Games: Tag or relay races. Alphabet naming. Interactive response sessions (including physical responses such as clapping and stomping). Play based learning is a great opportunity to observe progress, where young students let their guard down and reflect what they have learned. 

Parent Communication: Sending teacher-recommended activities to parents. When it comes to assessing learning progression, it’s great if parents help out by reinforcing the teachings at home. 

Journals: This is a more advanced form of formative assessments suitable for 1st graders. Journaling allows them to demonstrate their knowledge in words, numbers or pictures. 

Survey: Sometimes, it’s best to ask students directly if they have understood a particular lesson. They can indicate this by using fun methods like the Hand Thermometer (hands raised high if they understood and hands held low if they didn’t quite get it) and displaying coloured cards (each colour signifies a particular response). 

Partner Quizzes: Assessments can be turned into a group activity as well where young students quiz each other on what they have learned, and this activity is observed by a teacher.

4 Types of Formative Assessment Practices

Regardless of whether formal or informal formative assessments are used, it’s important that they follow best practices. NWEA, formerly known as Northwest Evaluation Association, lists four formative assessment practices that can be used to continuously gather evidence of learning to adapt teaching accordingly. 

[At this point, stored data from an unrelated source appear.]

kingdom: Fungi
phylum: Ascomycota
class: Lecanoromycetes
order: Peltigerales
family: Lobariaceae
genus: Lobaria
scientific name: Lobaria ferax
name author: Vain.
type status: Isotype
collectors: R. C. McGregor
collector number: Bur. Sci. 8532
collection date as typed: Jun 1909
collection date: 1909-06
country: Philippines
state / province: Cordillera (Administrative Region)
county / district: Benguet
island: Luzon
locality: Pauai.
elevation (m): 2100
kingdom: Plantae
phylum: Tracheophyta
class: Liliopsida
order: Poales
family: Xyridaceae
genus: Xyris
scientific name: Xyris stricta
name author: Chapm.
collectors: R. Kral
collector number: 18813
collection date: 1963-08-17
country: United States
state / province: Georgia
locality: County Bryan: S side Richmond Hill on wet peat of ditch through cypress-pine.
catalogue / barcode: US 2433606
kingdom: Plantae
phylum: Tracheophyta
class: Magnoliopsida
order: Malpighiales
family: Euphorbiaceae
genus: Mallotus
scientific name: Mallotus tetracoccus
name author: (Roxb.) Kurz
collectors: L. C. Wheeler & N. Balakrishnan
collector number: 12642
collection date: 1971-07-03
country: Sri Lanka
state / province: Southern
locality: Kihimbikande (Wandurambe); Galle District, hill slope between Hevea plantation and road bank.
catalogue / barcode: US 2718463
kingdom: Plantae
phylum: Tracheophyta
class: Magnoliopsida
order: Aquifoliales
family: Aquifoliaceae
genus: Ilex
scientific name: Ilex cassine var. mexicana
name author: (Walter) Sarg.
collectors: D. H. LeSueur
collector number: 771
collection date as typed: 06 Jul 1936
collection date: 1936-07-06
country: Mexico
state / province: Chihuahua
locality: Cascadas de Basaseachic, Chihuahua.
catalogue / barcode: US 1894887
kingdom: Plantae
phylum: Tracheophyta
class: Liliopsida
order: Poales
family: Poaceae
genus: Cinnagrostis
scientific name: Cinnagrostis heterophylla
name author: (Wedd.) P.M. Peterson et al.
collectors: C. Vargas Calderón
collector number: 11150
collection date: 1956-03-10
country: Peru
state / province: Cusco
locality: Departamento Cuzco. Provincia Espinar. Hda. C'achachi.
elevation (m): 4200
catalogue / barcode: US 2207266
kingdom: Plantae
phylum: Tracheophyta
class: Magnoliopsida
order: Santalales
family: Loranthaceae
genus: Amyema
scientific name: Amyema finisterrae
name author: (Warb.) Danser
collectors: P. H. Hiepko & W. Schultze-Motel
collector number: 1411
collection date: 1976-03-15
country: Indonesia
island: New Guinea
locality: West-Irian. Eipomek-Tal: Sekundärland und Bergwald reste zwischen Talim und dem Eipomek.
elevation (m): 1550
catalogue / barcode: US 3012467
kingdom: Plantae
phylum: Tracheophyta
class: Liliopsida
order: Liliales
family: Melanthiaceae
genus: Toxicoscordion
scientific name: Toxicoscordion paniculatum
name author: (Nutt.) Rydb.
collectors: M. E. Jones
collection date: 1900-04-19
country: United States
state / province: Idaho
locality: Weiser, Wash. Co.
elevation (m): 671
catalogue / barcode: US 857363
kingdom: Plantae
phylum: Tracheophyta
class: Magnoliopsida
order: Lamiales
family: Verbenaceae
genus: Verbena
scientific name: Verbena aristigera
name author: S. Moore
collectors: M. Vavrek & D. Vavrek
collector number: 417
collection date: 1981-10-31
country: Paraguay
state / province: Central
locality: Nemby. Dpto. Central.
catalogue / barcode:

For each best practice we have created a scale that shows the influence of formal and informal formative assessments.

Clarify what the students are to learn. Explain what they should know or be able to do.

                                                      Largely Formal

It’s imperative students understand what it is that they are learning and what their expectations are in class. As such there is more scope for one-on-one or group teaching.

 

Get evidence of where students are in their learning.

                                                      Largely Formal

Collecting evidence requires hard data. Such assessments can be done on a tablet or by building a learner’s profile by looking at all completed activities thus far. Different standards of progress can be created using a rubric.

 

Provide feedback to students on what to work on.

                                             Equally Informal and Formal

High degree of interaction with students is required to provide feedback, but the feedback also relates back to a formal assessment of their latest activities.

 

Activate early learners by getting them to own their learning.

                                                     Equally Informal and Formal

All improvements should be reflected in a report. Teachers and parents may share such reports with young students to incentivize further learning growth. Using a rubric sets clear expectations on what is to be achieved.

Why Formative Assessment is a Good Fit for Early Learning

Early education innovator and researcher Dr. Shannon Riley Ayers writes that formative assessment is “a critical piece of a balanced, comprehensive system of assessment for young children.”

It is systematic, but individualized. 

It is all encompassing in considering every aspect of a child’s learning and development.

It is not the collection of data, but the use of data.

It is a strengths-based approach. 

It is suited for differentiated instruction

In this article, we highlighted the importance of formative assessments, and how it precedes most other forms of assessments such as summative assessments and standardized assessments. 

So, what’s best for early learning? Our research shows that the right way to approach formative assessments is to take a balanced approach, which utilizes both formal and informal methods of assessment. At the end of the day, assessments should be useful to the educator and fun for early learners.